Les élus du CSE Central ont été informés, le 8 septembre, d’un projet important concernant l’évolution du parc automobile : Adecco envisage de faire évoluer progressivement son catalogue de véhicules vers une offre 100 % électrique. Le projet est actuellement soumis à la procédure d’information-consultation et doit donc encore faire l’objet d’échanges avec les représentants du personnel avant le recueil de leur avis.
Cette orientation répond notamment aux objectifs de décarbonation du Groupe, mais également à l’évolution de la réglementation et de la fiscalité automobile. La flotte représente aujourd’hui 15 % des émissions de TAG France et ses émissions ont progressé de 20 % depuis 2019. La conversion vers l’électrique constitue ainsi l’un des leviers identifiés pour atteindre l’objectif de réduction de 52 % des émissions liées aux bâtiments et à la flotte automobile entre 2019 et 2030.
Pour les salariés disposant d’un véhicule de fonction, le changement ne sera toutefois pas neutre. Il modifiera les habitudes de déplacement, les modalités de recharge et, pour certains gros rouleurs, nécessitera une organisation différente des trajets professionnels. L’autonomie réelle, la disponibilité des bornes, le temps de recharge, les longs déplacements et les possibilités de recharge au domicile ou sur les sites de l’entreprise constituent donc des sujets très concrets. La Direction identifie elle-même parmi les points de vigilance l’adoption de nouveaux réflexes de recharge, la préparation des longs trajets, la disponibilité des infrastructures selon les zones et la nécessité d’accompagner les conducteurs.
Le projet prévoit justement plusieurs dispositifs d’accompagnement : recharge en itinérance, recharge au domicile et développement des possibilités de recharge sur les sites. Pour le domicile, le dispositif présenté prévoit notamment le remboursement des recharges à partir des données du véhicule et du compteur Linky, ainsi qu’une participation de l’entreprise à hauteur de 50 % du coût d’installation d’une prise renforcée ou d’une borne, dans la limite de 500 € TTC.
Le passage à l’électrique pourrait également avoir un effet financier favorable pour les bénéficiaires d’un véhicule de fonction. Selon les simulations présentées aux élus et la fiscalité actuellement applicable, l’avantage en nature théorique d’un véhicule électrique serait sensiblement inférieur à celui d’un véhicule thermique.

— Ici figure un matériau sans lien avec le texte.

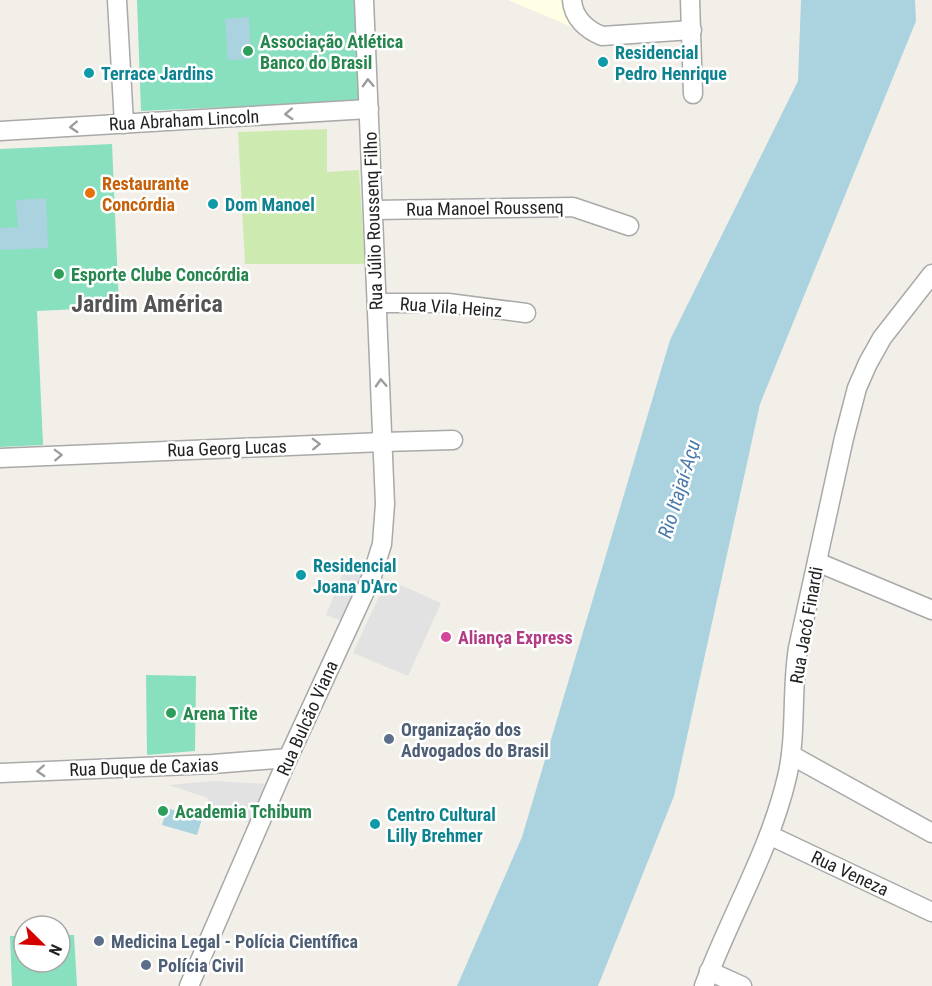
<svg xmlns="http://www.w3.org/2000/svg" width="932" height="986" font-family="'Roboto Condensed',sans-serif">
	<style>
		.education { fill: #ffffe5 }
		.grass { fill: #cdebb0 }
		.pitch { fill: #88e0be }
		.parking { fill: #e2e2e2 }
		.water { fill: #aad3df }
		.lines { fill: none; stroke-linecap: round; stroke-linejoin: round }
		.minor-casing { stroke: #a9a9a9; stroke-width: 21 }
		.minor { stroke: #fff; stroke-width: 18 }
		.oneway { stroke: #9c9c9c }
		.leisure-dot { fill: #2e9e5b; stroke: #fff; stroke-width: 2 }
		.culture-dot { fill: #0f9aa8; stroke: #fff; stroke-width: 2 }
		.food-dot { fill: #e8710a; stroke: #fff; stroke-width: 2 }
		.hotel-dot { fill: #d1479c; stroke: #fff; stroke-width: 2 }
		.service-dot { fill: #5c6f8a; stroke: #fff; stroke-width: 2 }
		.labels { text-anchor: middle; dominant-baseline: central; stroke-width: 5; stroke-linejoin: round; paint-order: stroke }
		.leisure-label { font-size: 18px; font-weight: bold; fill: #27864d; stroke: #fff; text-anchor: start }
		.culture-label { font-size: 18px; font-weight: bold; fill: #0d838f; stroke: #fff; text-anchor: start }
		.street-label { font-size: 18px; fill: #222; stroke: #fff }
		.food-label { font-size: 18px; font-weight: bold; fill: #c56008; stroke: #fff; text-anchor: start }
		.hotel-label { font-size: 18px; font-weight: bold; fill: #b23c85; stroke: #fff; text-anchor: start }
		.service-label { font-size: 18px; font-weight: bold; fill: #4e5e75; stroke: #fff; text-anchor: start }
		.water-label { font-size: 20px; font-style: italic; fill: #4a7aab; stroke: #fff }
		.district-label { font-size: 24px; font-weight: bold; fill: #555; stroke: #fff }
	</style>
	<rect width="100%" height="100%" fill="#f2efe9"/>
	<polygon class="education" points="508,0 567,0 579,30"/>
	<polygon class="grass" points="327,129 327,172 359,170 365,264 245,264 238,132"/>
	<g class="pitch">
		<polygon points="137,0 356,0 360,101 141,111"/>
		<polygon points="112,144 119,307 37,311 43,445 0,447 0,149"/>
		<polygon points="146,675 196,676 195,751 147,755"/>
		<polygon points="60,935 74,935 77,986 12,986 10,936 24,936 24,962 60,962"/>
	</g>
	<g class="parking">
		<polygon points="347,563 367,572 345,622 326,615"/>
		<polygon points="387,579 441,603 408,676 353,653"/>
		<polygon points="213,781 269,784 251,823 207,805 208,798 169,785"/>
	</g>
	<g class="water">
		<polygon points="801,0 915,0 916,21 760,404 674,796 598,986 457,986 522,837 670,340 798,81"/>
		<polygon points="249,17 251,59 228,60 225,19"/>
		<polygon points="46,198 48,248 0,250 0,228 18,227 16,200"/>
		<polygon points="167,808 202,819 197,835 162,825"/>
	</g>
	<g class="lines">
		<g class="minor-casing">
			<g id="minor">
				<polyline points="117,0 124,124"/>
				<path d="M572 0C573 18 587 30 602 36L692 30"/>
				<polyline points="690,0 693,94"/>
				<polyline points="0,131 369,109"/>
				<polyline points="373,210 573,207 629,226"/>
				<polyline points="377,303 448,303 526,313"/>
				<polyline points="0,458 383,442 453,440"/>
				<polyline points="817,562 932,610"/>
				<polyline points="791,755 932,833"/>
				<polyline points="0,773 213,764 288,758"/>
				<polyline points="769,835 932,912"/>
				<polyline points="709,971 742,986"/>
				<polyline points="189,986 288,758 372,576 382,544 385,504 364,0"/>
				<path d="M704 986C730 916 770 850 787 777 797 735 791 691 798 648L844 438 857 388 868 363 882 338 932 274"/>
			</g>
		</g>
		<use href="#minor" class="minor"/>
	</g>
	<defs><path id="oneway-chevron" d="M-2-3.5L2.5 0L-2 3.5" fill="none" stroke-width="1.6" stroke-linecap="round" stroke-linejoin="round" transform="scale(1.5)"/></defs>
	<g class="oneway">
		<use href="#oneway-chevron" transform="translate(368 83) rotate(-92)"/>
		<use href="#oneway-chevron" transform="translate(289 114) rotate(177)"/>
		<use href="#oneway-chevron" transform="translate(74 127) rotate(177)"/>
		<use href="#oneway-chevron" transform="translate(381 383) rotate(-93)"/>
		<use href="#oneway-chevron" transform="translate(316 444) rotate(-2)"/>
		<use href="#oneway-chevron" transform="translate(58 455) rotate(-2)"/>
		<use href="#oneway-chevron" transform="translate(41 771) rotate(177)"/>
	</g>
	<g class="leisure-dot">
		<circle cx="248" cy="51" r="6"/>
		<circle cx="59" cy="274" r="6"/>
		<circle cx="171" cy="713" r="6"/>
		<circle cx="163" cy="811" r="6"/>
	</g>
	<g class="culture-dot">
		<circle cx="603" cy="62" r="6"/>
		<circle cx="89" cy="73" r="6"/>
		<circle cx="213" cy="204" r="6"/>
		<circle cx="301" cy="575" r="6"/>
		<circle cx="375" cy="824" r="6"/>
	</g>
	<circle class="food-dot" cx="90" cy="193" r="6"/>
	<circle class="hotel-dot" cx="446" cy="637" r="6"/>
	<g class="service-dot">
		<circle cx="389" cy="739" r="6"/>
		<circle cx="99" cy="941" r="6"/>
		<circle cx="146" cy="965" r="6"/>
	</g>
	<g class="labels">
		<g class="leisure-label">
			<text x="260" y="41">Associação Atlética<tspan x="260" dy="21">Banco do Brasil</tspan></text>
			<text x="71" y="274">Esporte Clube Concórdia</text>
			<text x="183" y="713">Arena Tite</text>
			<text x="175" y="811">Academia Tchibum</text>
		</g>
		<g class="culture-label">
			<text x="615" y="52">Residencial<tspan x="615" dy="21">Pedro Henrique</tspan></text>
			<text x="101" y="73">Terrace Jardins</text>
			<text x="225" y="204">Dom Manoel</text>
			<text x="313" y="565">Residencial<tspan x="313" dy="21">Joana D'Arc</tspan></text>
			<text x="387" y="814">Centro Cultural<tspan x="387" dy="21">Lilly Brehmer</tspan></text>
		</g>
		<g class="street-label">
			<text transform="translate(184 120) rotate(-3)">Rua Abraham Lincoln</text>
			<text transform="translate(485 208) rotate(-1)">Rua Manoel Roussenq</text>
			<text transform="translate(373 221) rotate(-92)">Rua Júlio Roussenq Filho</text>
			<text transform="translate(451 307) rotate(4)">Rua Vila Heinz</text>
			<text transform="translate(227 448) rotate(-2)">Rua Georg Lucas</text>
			<text transform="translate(806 625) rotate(-80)">Rua Jacó Finardi</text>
			<text transform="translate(307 718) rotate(-66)">Rua Bulcão Viana</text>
			<text transform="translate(144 767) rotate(-2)">Rua Duque de Caxias</text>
			<text transform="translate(850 873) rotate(25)">Rua Veneza</text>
		</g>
		<g class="food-label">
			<text x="102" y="183">Restaurante<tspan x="102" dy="21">Concórdia</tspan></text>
		</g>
		<g class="hotel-label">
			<text x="458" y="637">Aliança Express</text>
		</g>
		<g class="service-label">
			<text x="401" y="729">Organização dos<tspan x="401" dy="21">Advogados do Brasil</tspan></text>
			<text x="111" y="941">Medicina Legal - Polícia Científica</text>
			<text x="158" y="965">Polícia Civil</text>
		</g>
		<g class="water-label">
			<text transform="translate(679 489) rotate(-73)">Rio Itajaí-Açu</text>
		</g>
		<g class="district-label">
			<text x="147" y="304">Jardim América</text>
		</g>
	</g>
	<g transform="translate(42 944) rotate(114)"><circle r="28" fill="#ffffff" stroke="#a7a7a7" stroke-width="1.5"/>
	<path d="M0-4.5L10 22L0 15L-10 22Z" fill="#d40000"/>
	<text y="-9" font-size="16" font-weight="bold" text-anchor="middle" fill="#222222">N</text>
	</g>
</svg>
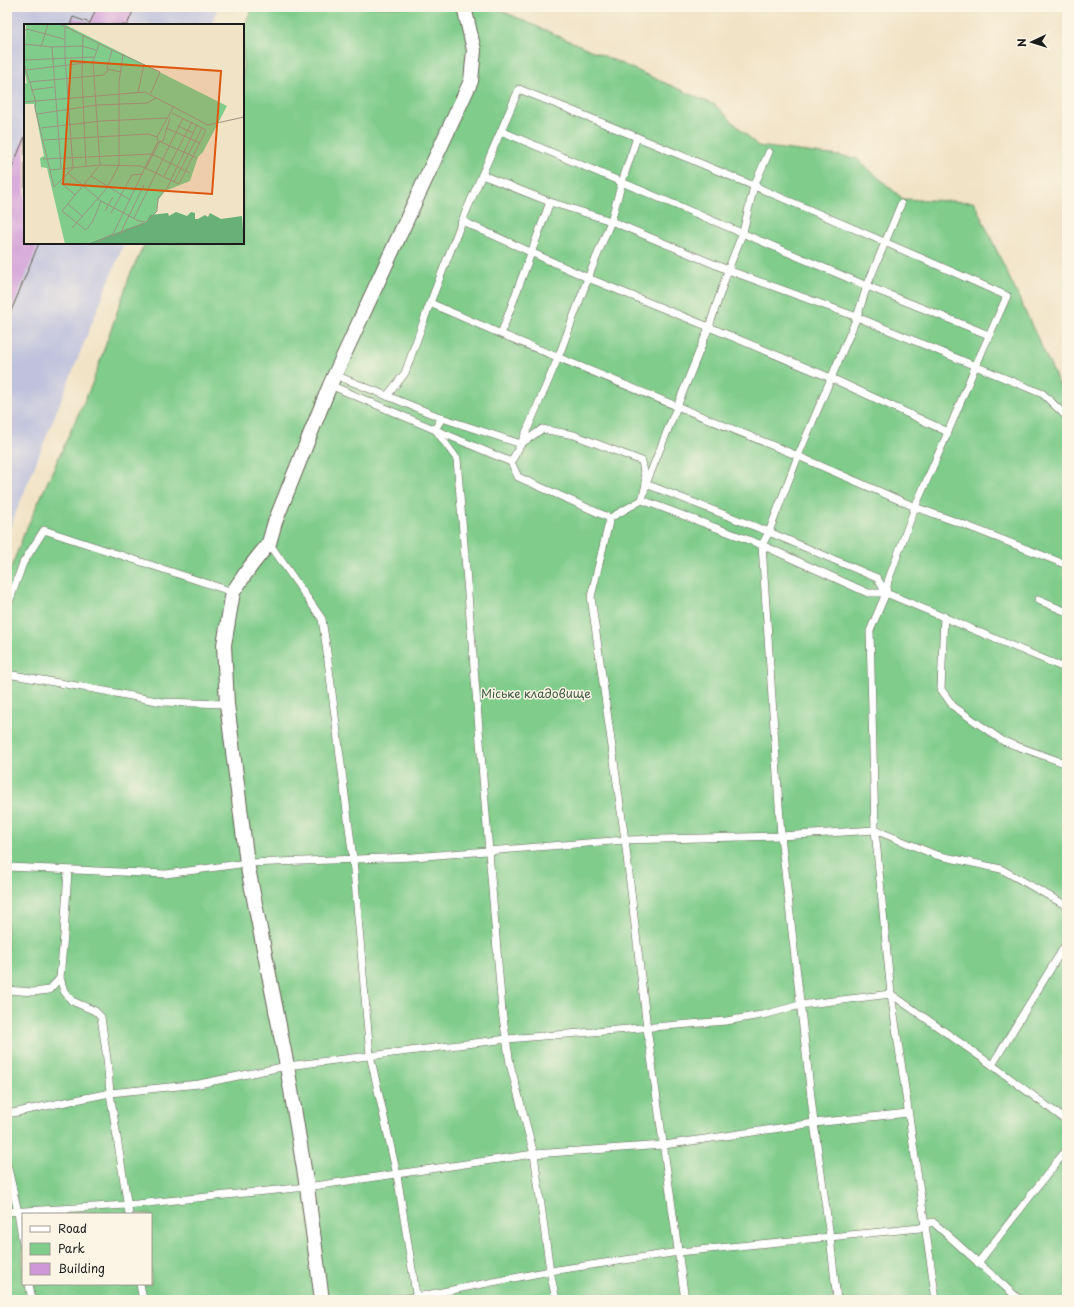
<svg xmlns="http://www.w3.org/2000/svg" width="1074" height="1307" font-family="'Playpen Sans',sans-serif">
<style>
.industrial{fill:#c0c2dd}
.green{fill:#7fcc8b;stroke:#4e7454;fill-rule:evenodd}
.building{fill:#cf97d8}
.lines{fill:none;stroke-linecap:round;stroke-linejoin:round}
.lane-casing{stroke:#676258;stroke-width:8}
.street-casing{stroke:#676258;stroke-width:16}
.lane{stroke:#fff;stroke-width:7}
.street{stroke:#fff;stroke-width:14}
.labels{text-anchor:middle;dominant-baseline:central;stroke-width:3;stroke-linejoin:round;paint-order:stroke}
.park-label{font-size:12px;fill:#3f5a43;stroke:#fcf5e5}
.inset-road{fill:none;stroke:#9c9382;stroke-width:1}
.view{fill:#de560d;fill-opacity:0.15;stroke:#de560d;stroke-width:2}
.inset-edge{fill:none;stroke:#1c1c1c;stroke-width:2}
</style>
<rect width="100%" height="100%" fill="#fcf5e5"/>
<filter id="ink" filterUnits="userSpaceOnUse"><feTurbulence type="fractalNoise" baseFrequency=".025" numOctaves="2"/><feDisplacementMap in="SourceGraphic" scale="8" xChannelSelector="R" yChannelSelector="G"/><feConvolveMatrix kernelMatrix="1 2 1 2 8 2 1 2 1" color-interpolation-filters="sRGB"/></filter>
<filter id="wash" filterUnits="userSpaceOnUse"><feTurbulence type="fractalNoise" baseFrequency=".012" numOctaves="4" result="noise"/><feDisplacementMap in="SourceGraphic" scale="16" xChannelSelector="R" yChannelSelector="G"/><feGaussianBlur stdDeviation="0.9" result="paint"/><feColorMatrix in="noise" values="0 0 0 0 0 0 0 0 0 0 0 0 0 0 0 0 0 1.4 0 .05"/><feComposite in="paint" operator="in"/></filter>
<g filter="url(#wash)">
<rect width="100%" height="100%" fill="#f1e3c6"/>
<polygon class="industrial" points="7,7 218,7 211,25 25,25 25,243 124,243 7,535"/>
<path class="green" d="M 253,7 L 493,7 L 715,105 L 758,146 L 856,158 L 903,199 L 974,202 L 1067,401 L 1067,1300 L 7,1300 L 7,578 L 24,534 L 92,384 L 130,275 L 145,243 L 243,243 L 243,29 ZM 23,1214 L 151,1214 L 151,1284 L 23,1284 Z"/>
<g id="blocks">
<g class="building">
<polygon points="97,7 135,7 127,25 70,25 73,17 90,23"/>
<polygon points="25,136 25,243 39,243 7,321 7,180"/>
</g>
</g>
</g>
<g filter="url(#ink)">
<use href="#blocks" fill-opacity="0" stroke="#676258" stroke-width="1"/>
<g class="lines">
<defs>
<g id="lane">
<polyline points="501,131 867,286 989,335"/>
<polyline points="482,175 550,202 611,221 728,270 857,317 1043,394 1067,417"/>
<polyline points="462,221 588,278 709,327 831,378 948,432"/>
<polyline points="430,303 501,334 798,456 915,507 965,525 1067,565"/>
<polyline points="501,334 550,202"/>
<polyline points="335,375 442,418 521,444 542,429 574,435 642,461 646,484 769,532 877,578 886,593"/>
<polyline points="330,385 511,462 518,477 610,518 642,500 762,545 868,593 886,593 1067,669"/>
<path d="M 387,396 L 405,373 L 430,303 L 462,221 L 519,89 C 683,155 846,224 1007,296 L 975,367 L 948,432 L 915,507 L 888,581 L 886,593 L 870,631 L 875,830 L 891,994 L 936,1300"/>
<polyline points="442,418 435,429 457,459 502,1011 510,1064 534,1154 550,1271 556,1300"/>
<polyline points="511,462 521,444 558,358 588,278 611,221 622,182 637,137"/>
<polyline points="642,500 646,484 709,327 728,270 743,232 754,186 769,152"/>
<polyline points="610,518 591,597 625,840 647,1028 685,1300"/>
<polyline points="269,543 322,619 326,645 353,859 370,1055 397,1175 417,1300"/>
<polyline points="1038,600 1067,612"/>
<polyline points="7,608 23,563 44,530 233,592"/>
<polyline points="944,616 941,689 953,706 1003,741 1067,764"/>
<polyline points="7,674 100,690 162,702 227,704"/>
<polyline points="7,867 166,874 247,863 413,857 625,840 781,836 875,830 936,855 1001,869 1067,906"/>
<polyline points="60,978 64,991 72,1001 95,1011 101,1017 107,1059 110,1093 129,1214"/>
<polyline points="7,990 33,992 49,990 60,978 64,935 68,870"/>
<polyline points="992,1065 1067,942"/>
<polyline points="7,1114 110,1093 199,1084 287,1066 507,1039 726,1021 767,1014 800,1005 891,994 992,1065 1067,1121"/>
<polyline points="7,1164 18,1212 23,1244"/>
<polyline points="7,1212 127,1205 307,1187 534,1154 664,1145 814,1123 908,1113"/>
<polyline points="978,1263 1067,1149"/>
<polyline points="29,1284 32,1300"/>
<polyline points="140,1284 143,1300"/>
<polyline points="382,1300 416,1297 550,1271 679,1252 920,1228 929,1223 933,1222 1020,1300"/>
<polyline points="837,1300 830,1237 814,1123 781,836 762,545 769,532 798,456 857,317 867,286 901,204"/>
</g>
<polyline id="street" points="322,1300 307,1187 287,1066 247,863 227,704 224,645 233,592 250,567 269,543 275,522 330,385 471,81 474,50 464,7"/>
</defs>
<use href="#lane" class="lane-casing"/>
<use href="#street" class="street-casing"/>
<use href="#lane" class="lane"/>
<use href="#street" class="street"/>
</g>
</g>
<g class="labels">
<g class="park-label">
<text x="536" y="693">Міське кладовище</text>
</g>
</g>
<g transform="translate(24 24)">
<rect width="220" height="220" fill="#f1e3c6"/>
<path d="M 2,0 L 40,0 L 203,82 L 179,128 L 174,133 L 166,157 L 141,167 L 135,175 L 132,189 L 119,200 L 60,220 L 41,220 L 23,144 L 17,143 L 16,134 L 20,132 L 10,80 L 0,80 L 0,60 L 3,59 L 0,45 Z" fill="#7fcc8b"/>
<path d="M 152,188 L 163,192 L 167,188 L 171,189 L 171,195 L 174,195 L 181,191 L 184,193 L 186,189 L 197,195 L 218,192 L 220,220 L 61,220 L 122,198 L 126,191 L 144,189 L 145,192 Z" fill="#67b077"/>
<path class="inset-road" d="M 36,0 L 88,26M 59,11 L 58,52 L 62,142M 0,15 L 0,7 L 3,5 L 40,15M 0,20 L 28,23 L 58,22 L 72,26M 75,20 L 69,38 L 76,141 L 38,187 L 62,206 L 69,197 L 77,177M 17,23 L 24,0M 28,23 L 37,144M 0,36 L 70,33M 0,40 L 12,78 L 11,84 L 30,163 L 49,144 L 41,33 L 41,3M 2,46 L 69,38M 97,48 L 83,45 L 88,26 L 136,48 L 127,69M 5,58 L 80,51 L 84,46M 7,66 L 30,63M 114,68 L 120,40M 0,78 L 121,68 L 184,101 L 220,93M 13,90 L 73,81 L 123,79 L 132,74M 154,102 L 169,109M 17,104 L 77,97 L 143,94M 142,104 L 176,119M 20,116 L 124,110 L 133,113M 137,118 L 173,134M 19,135 L 128,130 L 166,149M 122,144 L 136,117 L 139,117 L 146,94M 26,146 L 76,141 L 117,142 L 155,160 L 182,106 L 148,89M 44,149 L 77,177 L 115,197 L 122,198 L 133,187 L 134,174 L 143,164 L 173,101M 67,152 L 106,176M 140,152 L 168,98M 36,158 L 51,171M 150,158 L 178,104M 44,180 L 59,193M 81,187 L 89,173M 87,189 L 108,151 L 119,150M 110,194 L 159,94M 48,204 L 83,164 L 95,141 L 95,59 L 99,30M 97,208 L 120,161M 88,212 L 120,199M 73,218 L 89,210 L 134,117 L 133,113 L 150,82"/>
<path class="view" d="M 47,37 L 197,47 L 188,170 L 39,160 Z"/>
<rect width="220" height="220" class="inset-edge"/>
</g>
<rect width="1074" height="1307" fill="none" stroke="#fcf5e5" stroke-width="24"/>
<rect x="22" y="1213" width="130" height="72" fill="#fcf5e5" stroke="#a29e95"/>
<rect x="30" y="1226" width="20" height="6" fill="#ffffff" stroke="#a29e95"/>
<text x="58" y="1233" font-size="12" fill="#1c1c1c">Road</text>
<rect x="30" y="1243" width="20" height="12" fill="#7fcc8b" stroke="#a29e95"/>
<text x="58" y="1253" font-size="12" fill="#1c1c1c">Park</text>
<rect x="30" y="1263" width="20" height="12" fill="#cf97d8" stroke="#a29e95"/>
<text x="58" y="1273" font-size="12" fill="#1c1c1c">Building</text>
<g transform="translate(1032 42) rotate(266)" stroke="#fcf5e5" stroke-width="3" paint-order="stroke">
<path d="M0-3L7 15L0 10L-7 15Z" fill="#1c1c1c"/>
<text y="-6" font-size="11" font-weight="bold" text-anchor="middle" fill="#1c1c1c">N</text>
</g>
</svg>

Cela pourrait se traduire par une diminution des cotisations sociales supportées par le salarié et de l’impact fiscal associé à cet avantage. Ces données restent néanmoins dépendantes de la réglementation fiscale applicable.
Pour la CFDT, la transition vers une flotte moins carbonée est parfaitement compréhensible. Mais passer au « tout électrique » ne peut pas se résumer au remplacement d’un moteur thermique par une batterie. La réussite du projet dépendra directement des conditions dans lesquelles les salariés seront accompagnés.
Une attention particulière devra notamment être portée aux collaborateurs qui parcourent beaucoup de kilomètres dans le cadre de leur activité. Chez Adecco France, le parc compte 1 759 véhicules et la distance annuelle moyenne s’établit à près de 24 000 km ; 53 véhicules dépassent même les 45 000 km annuels. Ces situations montrent qu’une politique uniforme ne répondra pas nécessairement à tous les usages professionnels.
La CFDT sera donc attentive aux conditions réelles de recharge, aux temps et contraintes liés aux déplacements professionnels, à la situation des salariés qui ne peuvent pas installer de borne à leur domicile, aux infrastructures disponibles dans les agences et sur les sites, mais aussi à l’autonomie des véhicules proposés aux plus gros rouleurs.
Le calendrier présenté prévoit un avis des représentants du personnel en octobre, puis un déploiement progressif à compter du 1er décembre 2026, au rythme du renouvellement naturel des véhicules.
La transition électrique est engagée. Pour la CFDT, elle devra être à la fois environnementalement ambitieuse, économiquement équilibrée et surtout compatible avec la réalité quotidienne des métiers.